Testo selezionato

RAGIONI DELLA DECISIONE
- 1. – Preliminarmente, va accolta l’eccezione di tardività della notifica del controricorso, mossa dalla ricorrente nella memoria ex art. 378 c.p.c..
Ai sensi dell’art. 370 c.p.c., comma 1, il controricorso deve essere notificato al ricorrente entro venti giorni dalla scadenza del termine stabilito per il deposito del ricorso. Nella specie, il termine per il deposito del ricorso era scaduto il 29 ottobre 2013, per cui il termine per la notifica del controricorso scadeva il 18 novembre 2013, mentre la notifica è avvenuta il 22 – 23 novembre 2013.
In conseguenza di ciò, la parte contro la quale il ricorso è diretto, non poteva presentare memorie, ma soltanto partecipare alla discussione orale. Infatti, l’inammissibilità del controricorso, perché notificato oltre il termine fissato dall’art. 370 c.p.c., comporta che non può tenersi conto del controricorso medesimo, ma non incide sulla validità ed efficacia della procura speciale rilasciata a margine di esso dal resistente al difensore, che può partecipare in base alla stessa alla discussione orale (Cass. n. 3325 del 2011; n. 11619 del 2010; n. 9396 del 2006; n. 11275 del 2005).

Materiale fornito
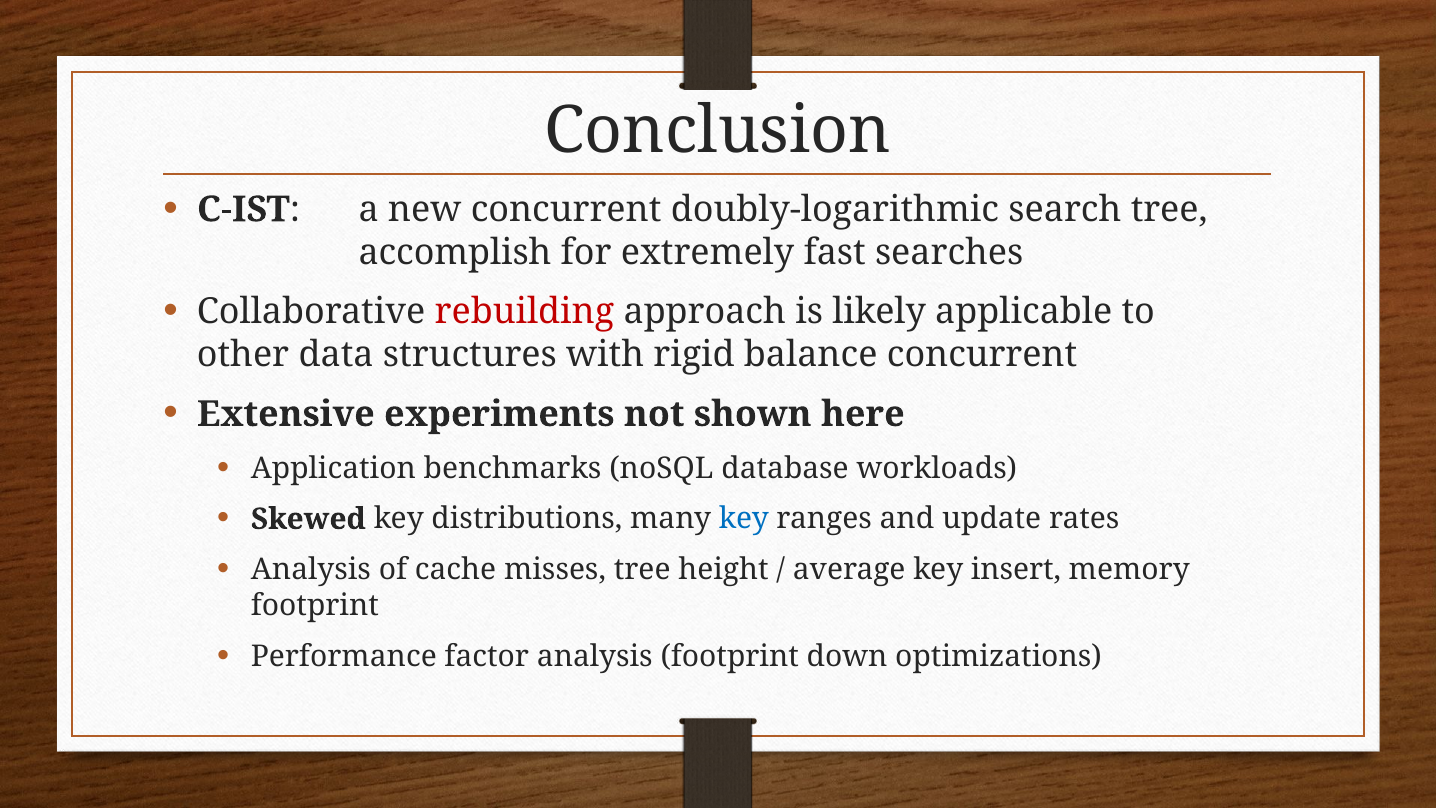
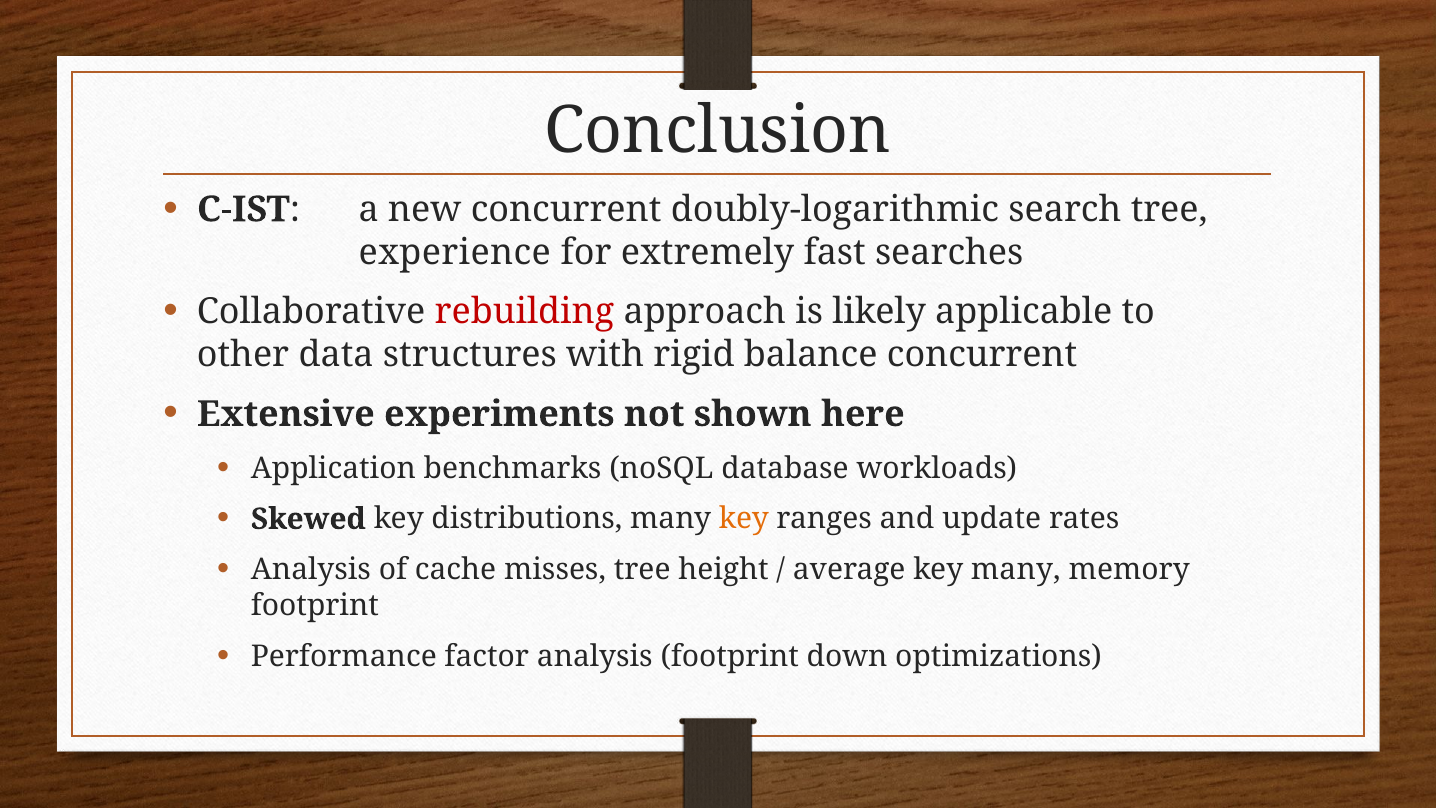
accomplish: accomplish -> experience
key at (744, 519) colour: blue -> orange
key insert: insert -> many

Operazioni richieste
[1] Nel brano sul controricorso tardivo, in quale data scadeva il termine per notificare il controricorso?
[2] Prosegui il brano sul controricorso tardivo a partire dalla sua ultima frase.
L'elenco proviene da una fonte diversa dal testo.

Risposte per attività
[1] Il 18 novembre 2013.

[2]
2.1. – Con il primo motivo, la ricorrente deduce la “violazione dell’art. 342 c.p.c., con riguardo all’art. 150 c.p.c., in relazione all’art. 360 c.p.c., comma 1, n. 3 (violazione e falsa applicazione di norme di diritto), nonché in relazione all’art. 360, comma 1, n. 5), (per omessa insufficiente o contraddittoria motivazione), per l’omessa declaratoria di inammissibilità dell’appello avversario sub profilo c.d. volitivo-obiettivo (omessa impugnazione del capo di sentenza relativo alla declaratoria di contumacia conseguente all’autorizzazione presidenziale alla notifica dei convenuti per pubblici proclami) e sub profilo c.d. censorio (per l’omessa deduzione delle asserite violazioni di legge al capo di sentenza impugnato)”.
2.2. – Con il secondo motivo, la ricorrente deduce la “violazione dell’art. 342 c.p.c., con riguardo agli artt. 139 e segg., artt. 150, 156, 157, 354 e 291 c.p.c., in relazione all’art. 360 c.p.c., comma 1, n. 3 (violazione e falsa applicazione di norme di diritto), nonchè in relazione all’art. 360, comma 1, n. 5), (per omessa insufficiente o contraddittoria motivazione), per l’omessa declaratoria di inammissibilità dell’appello per avversario sub profilo c.d. “causale”, posto che — affermato e non contestato il rispetto delle forme tutte di cui all’art. 150 c.p.c. — la notifica si presume ed è il notificato a dover
dimostrare l’inidoneità dell’atto a raggiungere lo scopo, prova che parte appellante non aveva fornito e che il giudice di appello non aveva richiesto per pronunciare la nullità della sentenza di primo grado (incorrendo nelle denunciate violazioni di legge)”.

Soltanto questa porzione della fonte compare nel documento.